Unpatched NetScaler appliances vulnerable to CVE-2023-3519 as of Aug. 5, 2023.
Unpatched NetScaler appliances vulnerable to CVE-2023-3519 as of Aug. 5, 2023. Image: Shadowserver Foundation

Fox-IT reported that approximately 69% of the NetScalers that currently contain a web shell backdoor are not vulnerable anymore to CVE-2023-3519; this means that, while most administrators have deployed the fixes, they have not carefully checked the systems for signs of successful exploitation and are still compromised. The company provides a map of compromised NetScaler appliances by country (Figure C).

Figure C

Compromised NetScaler appliances per country.
Compromised NetScaler appliances per country. Image: Fox-IT

Most compromised NetScalers are located in Europe. Fox-IT researchers stated that “there are stark differences between countries in terms of what percentage of their NetScalers were compromised. For example, while Canada, Russia and the United States of America all had thousands of vulnerable NetScalers on July 21, virtually none of these NetScalers were found to have a webshell on them. As of now, we have no clear explanation for these differences, nor do we have a confident hypothesis to explain which NetScalers were targeted by the adversary and which ones were not.”

Successful exploitation may lead to more than just planting web shells

In addition, the Cybersecurity and Infrastructure Security Agency reported web shell implants exploiting CVE-2023-3519. The report noted that attackers exploited the vulnerability as early as June 2023 and used the web shell to extend their compromise and exfiltrate the Active Directory of a critical infrastructure organization. The threat actor managed to access NetScale configuration files and decryption keys and used the decrypted AD credential to query the AD and exfiltrate the collected data.

While this critical infrastructure used segmentation that did not allow attackers to move further with their attacks, it is possible that other organizations might be fully compromised by threat actors using the same methods.

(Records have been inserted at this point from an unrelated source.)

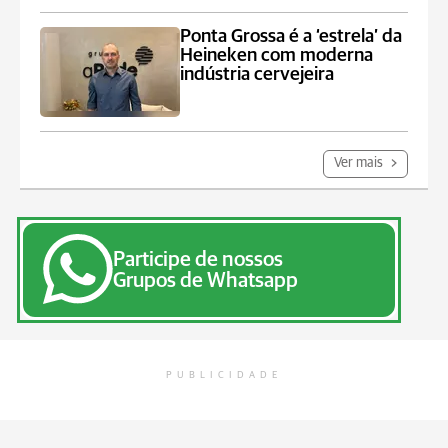
Ponta Grossa é a ‘estrela’ da
Heineken com moderna
indústria cervejeira
Ver mais
Participe de nossos
Grupos de Whatsapp
PUBLICIDADE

Dave Mitchell, chief technical officer at cybersecurity company HYAS, stated that “unfortunately, this is far from the first time this has happened in recent memory. In previous campaigns, attackers gained footholds within F5, Fortinet and VMware appliances through exposed management interfaces in order to avoid detection by EDR software. Regardless if the exploit is already in the wild, customers are expected to monitor their devices for the IOCs before and after the patch is applied — which is obviously not at an acceptable level. The reason for this gap may be education, outsourced managed devices or division of security labor within an organization, but I do not expect attacks on network devices to stop anytime soon.”

How to protect your business from this cybersecurity threat

  • Patch and update vulnerable Citrix NetScaler appliances now.
  • Check for compromises in the affected systems because, if a threat actor has successfully compromised the system, the person might be able to access it even though the patch has been deployed. Shadowserver provided command lines to detect typical web shell components in web-exposed folders of the appliances, together with binaries with higher privileges. CISA provided command lines to check for files created after the last installation on the appliance.
  • Analyze all HTTP log files carefully. Network log files such as DNS logs and AD/LDAP/LDAPS logs should be analyzed for any anomalies or traffic spikes.
  • Deploy security solutions on all systems to try to detect potential malware resulting from the attack.
  • Keep all appliances and systems up to date and patched with multifactor authentication enabled where possible to prevent attackers from exploiting common vulnerabilities and stolen credentials.

Disclosure: I work for Trend Micro, but the views expressed in this article are mine.